Son dönemde devletteki başarılı görevlilerin ekonomik nedenlerle özel sektöre kaydığını görüyoruz. Siz hiç pişmanlık duydunuz mu ?
Bizler mesleğe belli bir idealizmle başladık. Yetişme tarzımız itibariyle şunu biliyorduk: ‘‘Bu iş parayla yapılacak iş değil.'' Mesleğimiz parasal karşılığıyla hiçbir zaman gündeme gelmez. Çünkü 24 saat esasına göre çalışıyorsunuz. Cumartesi-pazar, gece, bayram yok. Yıllık izin bile kullanamıyorsunuz. (Aman aksaklık olmasın, aman takip ettiğim şu işler bitirilsin) diye yasal hakkınız olan izni bile kullanamıyorsunuz. Bu meslekte paranın değil, insanların gözlerindeki pırıltı veya yapılan işin doğruluğundan emin olmanın getirdiği haz ve mutluluk var. Bu işin bedeli budur. Biz bu bedelle yetinmeyi biliyoruz. Türkiye'de mülki idare amirleri genelde bu durumda.
Çocuklarınız sizin mesleğinizi seçecek mi ?

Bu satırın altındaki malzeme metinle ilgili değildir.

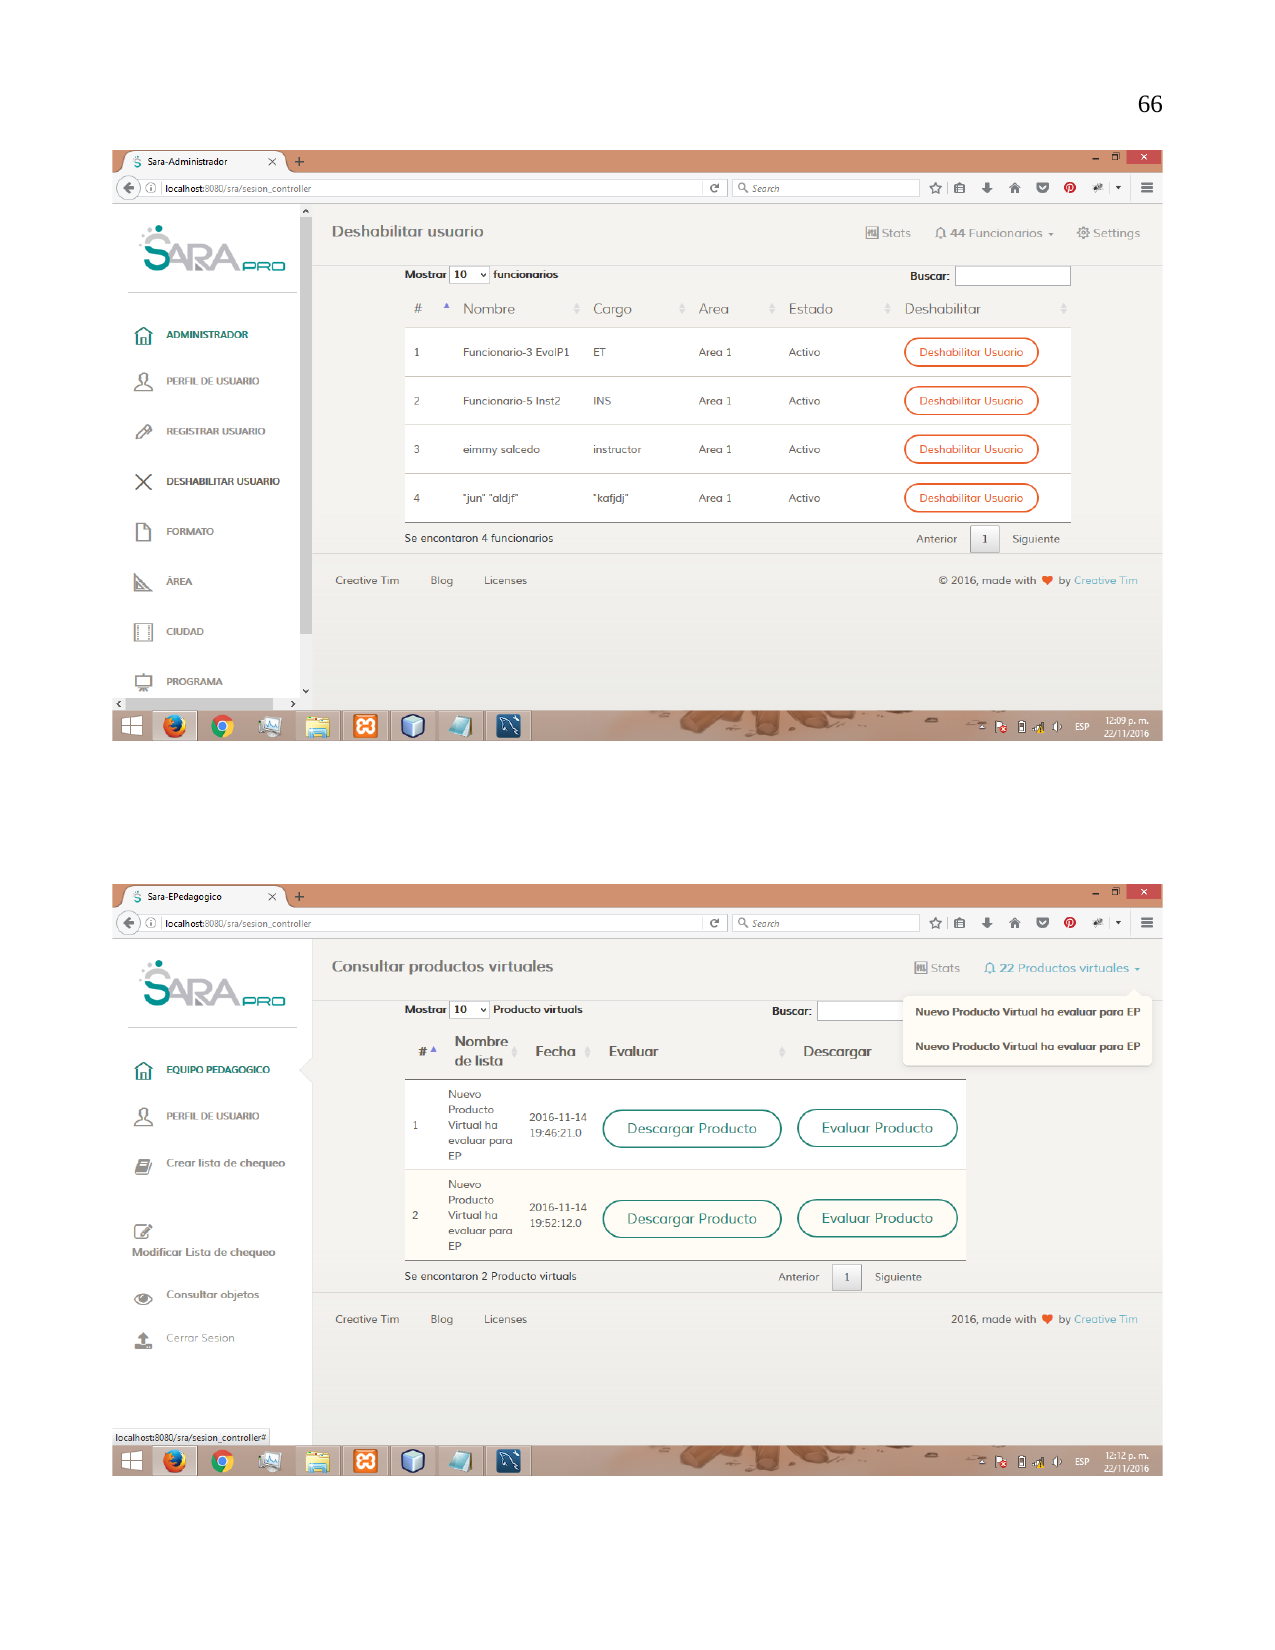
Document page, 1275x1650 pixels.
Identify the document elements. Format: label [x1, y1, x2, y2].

picture [112, 150, 1163, 741]
picture [112, 884, 1163, 1476]
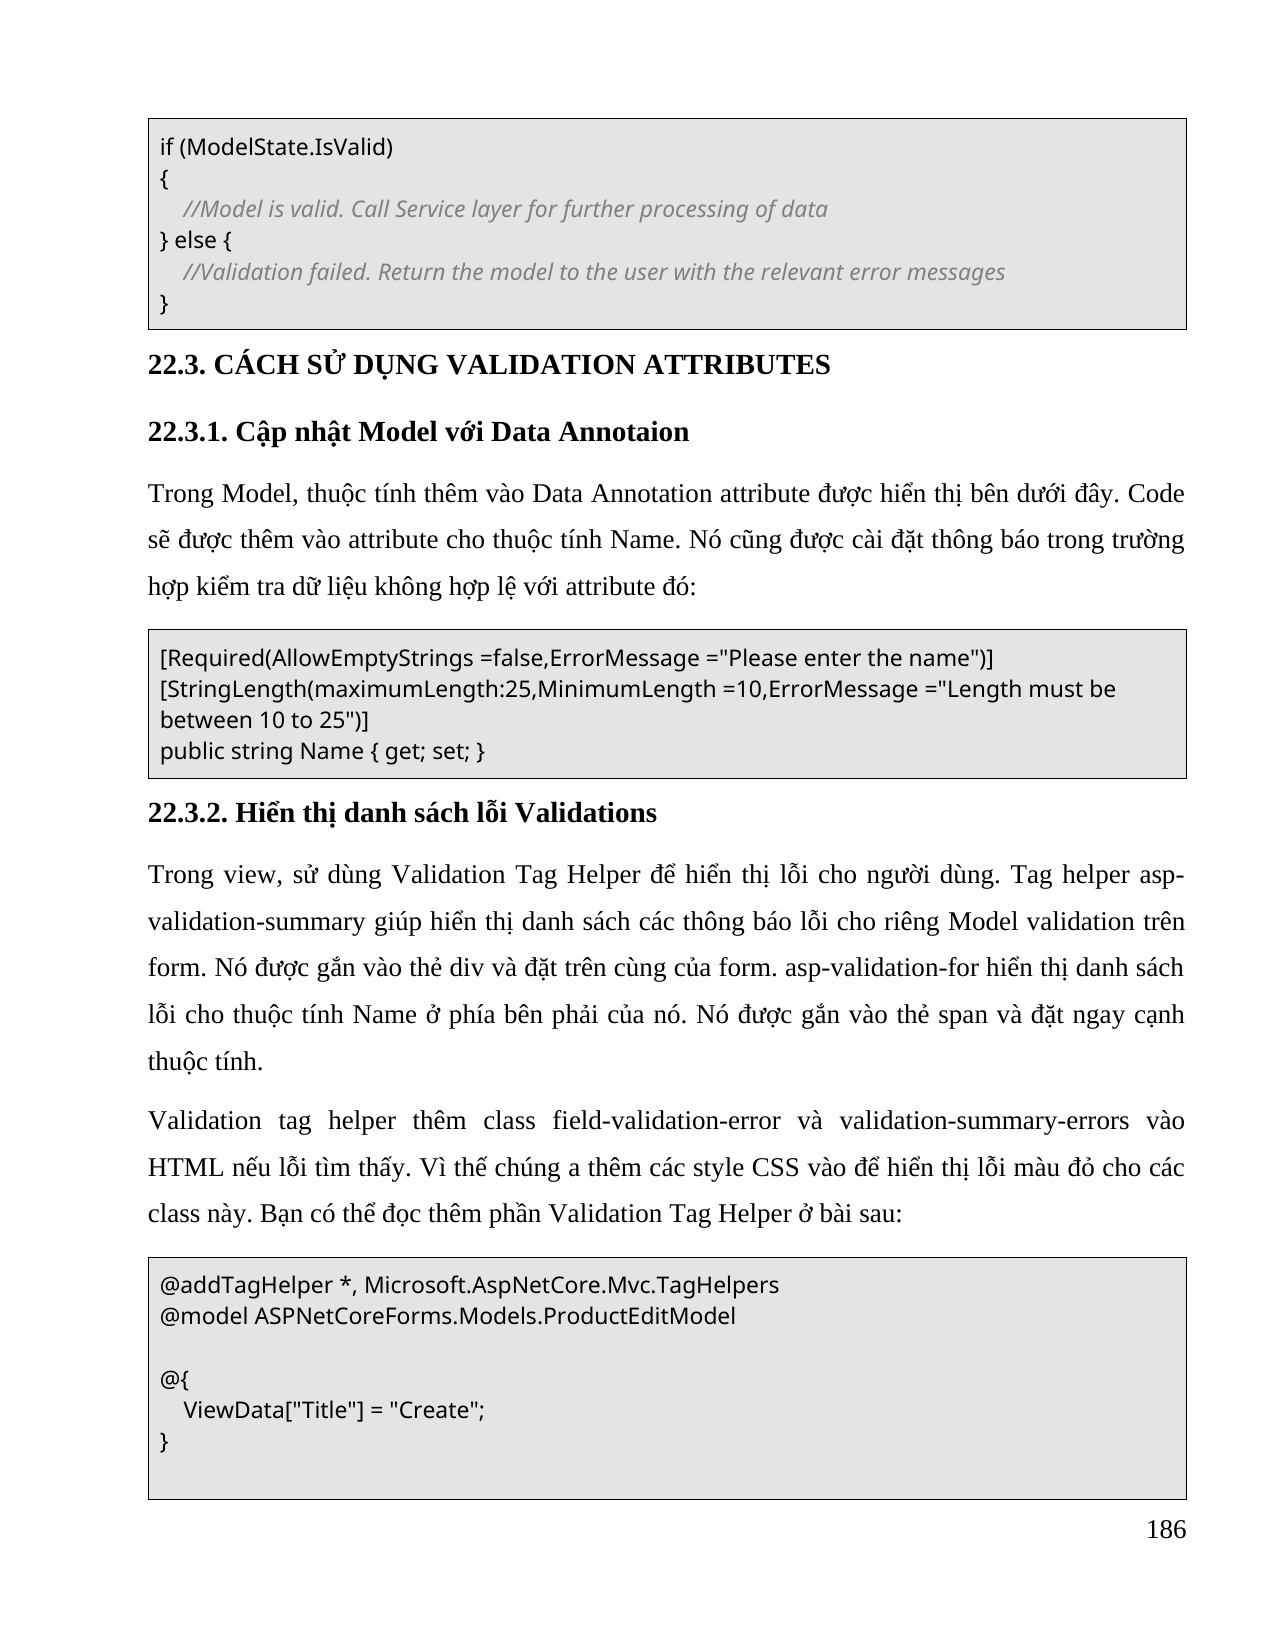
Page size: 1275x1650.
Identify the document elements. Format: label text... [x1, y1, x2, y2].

text Validation tag helper thêm class field-validation-error và validation-summary-errors vào HTML nếu lỗi tìm thấy. Vì thế chúng a thêm các style CSS vào để hiển thị lỗi màu đỏ cho các class này. Bạn có thể đọc thêm phần Validation Tag Helper ở bài sau: [148, 1104, 1186, 1228]
text Trong view, sử dùng Validation Tag Helper để hiển thị lỗi cho người dùng. Tag helper asp-validation-summary giúp hiển thị danh sách các thông báo lỗi cho riêng Model validation trên form. Nó được gắn vào thẻ div và đặt trên cùng của form. asp-validation-for hiển thị danh sách lỗi cho thuộc tính Name ở phía bên phải của nó. Nó được gắn vào thẻ span và đặt ngay cạnh thuộc tính. [148, 858, 1186, 1076]
table_header if (ModelState.IsValid) { //Model is valid. Call Service layer for further processing of data } else { //Validation failed. Return the model to the user with the relevant error messages } [149, 119, 1186, 329]
table_header [Required(AllowEmptyStrings =false,ErrorMessage ="Please enter the name")] [StringLength(maximumLength:25,MinimumLength =10,ErrorMessage ="Length must be between 10 to 25")] public string Name { get; set; } [149, 630, 1186, 778]
table_header @addTagHelper *, Microsoft.AspNetCore.Mvc.TagHelpers @model ASPNetCoreForms.Models.ProductEditModel @{ ViewData["Title"] = "Create"; } <style> .field-validation-error { color: red } .validation-summary-errors { color: red } </style> <h2>Create</h2> <form action="/home/create" method="post"> <div asp-validation-summary="ModelOnly"> <span>Please correct the following errors</span> </div> <label asp-for="Name">Name</label> <input asp-for="Name" /> <span asp-validation-for="Name"></span> <br /> <input type="submit" name="submit" /> </form> [149, 1258, 1186, 1499]
text Trong Model, thuộc tính thêm vào Data Annotation attribute được hiển thị bên dưới đây. Code sẽ được thêm vào attribute cho thuộc tính Name. Nó cũng được cài đặt thông báo trong trường hợp kiểm tra dữ liệu không hợp lệ với attribute đó: [148, 477, 1186, 601]
subtitle 22.3.2. Hiển thị danh sách lỗi Validations [148, 795, 1186, 829]
subtitle 22.3. Cách sử dụng Validation Attributes [148, 347, 1186, 380]
subtitle 22.3.1. Cập nhật Model với Data Annotaion [148, 414, 1186, 447]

Ortaokul ve lisede öğrenim gören iki çocuğum var. Bu konuda serbest bırakıyorum. Yaşadıkları koşullardan etkileniyorlar tabii. Geçmişte Pazarcık'ta çalıştığımda terörle mücadele süreci vardı. Küçük kızıma, ‘‘Ne olacaksın'' dediğimde, panzerlerin üzerinde özel timler cazip geldiği için ‘‘Tim olacağım'' diyordu. Sonra vali olmayı gözüne kestirdi. Onun da nedeni ilçeye vali geleceği zaman hep bir telaş yaşanması. Ardından herhalde ekonomik sıkıntılardan olacak ki, ‘‘Nasıl daha fazla para kazanırım'' arayışıyla ‘‘Holding kuracağım'' demeye başladı. Başlangıçta memurlukla ilgili olaylar özel sektöre dönmeye başladı. Çocuklar serbest bu konuda. Ama memur olmayacaklar sanıyorum.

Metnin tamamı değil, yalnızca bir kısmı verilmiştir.